The inclusion of nutraceuticals/botanicals is unique to this study. Integrative health care facilities have gained favor with the public and momentum within the field of oncology; however, the safety data on this combined model of care is limited. As multiple nutraceuticals/botanicals may affect bleeding, included these were in the current study's data set. To the current authors' knowledge, this is the first study to assess whether nutraceuticals/botanicals, in combination with conventional care, have synergistic impacts on increasing acupuncture's rate of adverse events. The preliminary evidence in this study lays the foundation to support the notion that acupuncture can be used safely with this high-need patient population within an integrative model of care.
Conclusions
To the best of the current authors' knowledge, this is the first retrospective review to assess the incidence of side-effects of acupuncture in thrombocytopenic adult oncology patients within an integrative medical facility. In this analysis, no adverse events specifically referable to acupuncture (i.e., bleeding, bruising, soreness at the site) were observed.

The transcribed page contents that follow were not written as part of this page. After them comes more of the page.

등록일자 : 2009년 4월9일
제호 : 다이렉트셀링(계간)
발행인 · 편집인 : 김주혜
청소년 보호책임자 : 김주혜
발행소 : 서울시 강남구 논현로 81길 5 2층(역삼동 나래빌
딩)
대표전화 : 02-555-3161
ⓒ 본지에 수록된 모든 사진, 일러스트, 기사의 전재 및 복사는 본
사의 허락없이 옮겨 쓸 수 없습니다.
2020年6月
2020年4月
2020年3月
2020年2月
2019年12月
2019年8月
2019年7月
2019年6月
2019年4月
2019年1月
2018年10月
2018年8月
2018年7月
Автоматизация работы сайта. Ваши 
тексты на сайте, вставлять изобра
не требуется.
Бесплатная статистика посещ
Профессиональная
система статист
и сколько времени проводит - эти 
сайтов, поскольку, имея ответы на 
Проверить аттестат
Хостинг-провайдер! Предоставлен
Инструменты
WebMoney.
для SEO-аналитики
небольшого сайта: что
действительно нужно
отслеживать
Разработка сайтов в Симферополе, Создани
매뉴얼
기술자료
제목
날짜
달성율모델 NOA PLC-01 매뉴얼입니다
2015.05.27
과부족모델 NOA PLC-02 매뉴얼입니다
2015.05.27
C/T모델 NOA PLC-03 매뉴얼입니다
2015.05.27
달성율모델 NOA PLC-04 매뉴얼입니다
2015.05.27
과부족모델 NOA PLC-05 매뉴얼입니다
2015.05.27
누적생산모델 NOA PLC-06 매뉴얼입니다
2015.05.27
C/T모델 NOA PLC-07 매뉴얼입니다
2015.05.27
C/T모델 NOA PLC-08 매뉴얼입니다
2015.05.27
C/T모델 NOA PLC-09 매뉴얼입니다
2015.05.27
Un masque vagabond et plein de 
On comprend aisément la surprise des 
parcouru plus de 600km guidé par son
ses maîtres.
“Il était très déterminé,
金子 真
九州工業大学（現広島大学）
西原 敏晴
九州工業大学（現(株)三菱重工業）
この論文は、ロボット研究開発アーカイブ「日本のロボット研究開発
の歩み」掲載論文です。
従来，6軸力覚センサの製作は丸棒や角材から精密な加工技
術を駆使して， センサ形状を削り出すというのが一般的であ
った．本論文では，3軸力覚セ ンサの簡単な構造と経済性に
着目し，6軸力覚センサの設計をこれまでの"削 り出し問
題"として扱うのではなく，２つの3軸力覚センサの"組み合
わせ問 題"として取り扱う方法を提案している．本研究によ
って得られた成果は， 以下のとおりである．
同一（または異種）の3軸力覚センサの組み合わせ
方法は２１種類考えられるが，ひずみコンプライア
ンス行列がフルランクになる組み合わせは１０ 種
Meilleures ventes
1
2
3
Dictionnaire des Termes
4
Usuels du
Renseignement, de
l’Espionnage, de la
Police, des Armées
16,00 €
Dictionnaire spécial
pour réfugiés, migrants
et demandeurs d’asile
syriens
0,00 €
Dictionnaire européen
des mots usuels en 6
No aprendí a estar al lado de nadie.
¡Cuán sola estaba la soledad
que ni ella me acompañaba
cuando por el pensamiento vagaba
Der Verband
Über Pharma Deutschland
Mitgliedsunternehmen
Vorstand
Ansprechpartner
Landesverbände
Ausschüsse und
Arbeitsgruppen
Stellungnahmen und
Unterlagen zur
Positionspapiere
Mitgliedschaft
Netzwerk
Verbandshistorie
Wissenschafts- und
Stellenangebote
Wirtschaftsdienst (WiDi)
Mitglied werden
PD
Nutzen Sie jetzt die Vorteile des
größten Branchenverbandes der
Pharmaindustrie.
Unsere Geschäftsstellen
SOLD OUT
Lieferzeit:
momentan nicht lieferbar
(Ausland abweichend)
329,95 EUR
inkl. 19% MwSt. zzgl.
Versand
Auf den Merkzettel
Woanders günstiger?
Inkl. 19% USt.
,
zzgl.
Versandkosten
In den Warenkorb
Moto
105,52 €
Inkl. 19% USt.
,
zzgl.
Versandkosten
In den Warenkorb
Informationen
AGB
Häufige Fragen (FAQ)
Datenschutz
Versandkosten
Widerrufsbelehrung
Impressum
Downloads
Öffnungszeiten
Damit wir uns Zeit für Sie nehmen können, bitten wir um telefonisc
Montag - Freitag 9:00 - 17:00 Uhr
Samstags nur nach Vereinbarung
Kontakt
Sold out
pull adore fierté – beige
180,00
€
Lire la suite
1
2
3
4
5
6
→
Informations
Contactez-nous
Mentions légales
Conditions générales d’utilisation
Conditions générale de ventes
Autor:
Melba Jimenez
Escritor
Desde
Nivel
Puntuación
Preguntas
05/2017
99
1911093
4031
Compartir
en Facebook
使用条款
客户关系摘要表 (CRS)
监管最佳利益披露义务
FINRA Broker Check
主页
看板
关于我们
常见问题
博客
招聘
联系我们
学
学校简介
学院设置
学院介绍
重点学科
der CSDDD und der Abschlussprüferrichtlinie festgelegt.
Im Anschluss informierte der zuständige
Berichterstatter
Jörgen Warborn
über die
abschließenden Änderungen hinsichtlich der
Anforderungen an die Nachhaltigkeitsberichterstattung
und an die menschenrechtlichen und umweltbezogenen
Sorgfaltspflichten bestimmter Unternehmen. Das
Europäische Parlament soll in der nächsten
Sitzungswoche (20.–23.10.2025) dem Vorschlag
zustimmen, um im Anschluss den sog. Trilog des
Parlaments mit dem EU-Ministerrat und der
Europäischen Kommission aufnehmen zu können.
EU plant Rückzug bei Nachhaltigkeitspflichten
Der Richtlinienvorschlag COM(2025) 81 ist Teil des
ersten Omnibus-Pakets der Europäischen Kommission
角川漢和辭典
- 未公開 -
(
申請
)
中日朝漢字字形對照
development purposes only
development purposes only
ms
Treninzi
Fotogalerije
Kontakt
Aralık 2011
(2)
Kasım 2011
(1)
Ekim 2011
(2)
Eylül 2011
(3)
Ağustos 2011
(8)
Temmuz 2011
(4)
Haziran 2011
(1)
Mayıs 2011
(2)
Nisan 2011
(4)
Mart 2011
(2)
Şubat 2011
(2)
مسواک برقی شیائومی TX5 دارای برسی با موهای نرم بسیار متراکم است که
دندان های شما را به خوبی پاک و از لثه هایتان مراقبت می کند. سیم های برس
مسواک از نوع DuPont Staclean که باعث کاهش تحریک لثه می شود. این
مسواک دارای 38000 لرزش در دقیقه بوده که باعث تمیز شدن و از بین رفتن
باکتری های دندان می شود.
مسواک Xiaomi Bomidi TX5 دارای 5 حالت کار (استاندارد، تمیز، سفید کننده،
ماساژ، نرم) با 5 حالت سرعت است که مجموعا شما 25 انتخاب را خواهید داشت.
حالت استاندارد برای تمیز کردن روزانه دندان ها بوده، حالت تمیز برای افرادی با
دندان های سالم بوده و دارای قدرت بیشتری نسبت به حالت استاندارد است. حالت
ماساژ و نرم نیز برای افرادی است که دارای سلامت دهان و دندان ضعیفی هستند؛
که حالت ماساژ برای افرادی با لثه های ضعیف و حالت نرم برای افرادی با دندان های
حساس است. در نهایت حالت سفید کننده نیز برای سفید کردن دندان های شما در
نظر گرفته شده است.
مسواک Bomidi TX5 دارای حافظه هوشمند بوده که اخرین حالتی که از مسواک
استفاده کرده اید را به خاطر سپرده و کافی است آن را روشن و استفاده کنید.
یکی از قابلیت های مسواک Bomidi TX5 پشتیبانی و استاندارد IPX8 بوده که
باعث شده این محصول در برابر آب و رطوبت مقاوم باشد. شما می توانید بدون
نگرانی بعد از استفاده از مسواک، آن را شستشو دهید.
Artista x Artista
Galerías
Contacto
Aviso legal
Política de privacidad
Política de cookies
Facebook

Limitations of this study include the retrospective nature of the case series. Based on these data, further prospective studies are planned to assess side-effects resulting from the use of acupuncture in adult oncology patients. The lack of adverse events noted in both this study involving adult oncology patients and the prior pediatric study suggests that the ASCO Clinical Practice Guidelines,11 which allow acupuncture in patients with platelets of ≥50,000/μL may be further reduced to the levels proposed by Wedong et al.10 Prospective studies are needed to confirm that this guideline can be lowered safely to permit greater access to acupuncture therapy.
Disclosure Statement
No competing financial interests exist for any authors and there was no specific outside funding.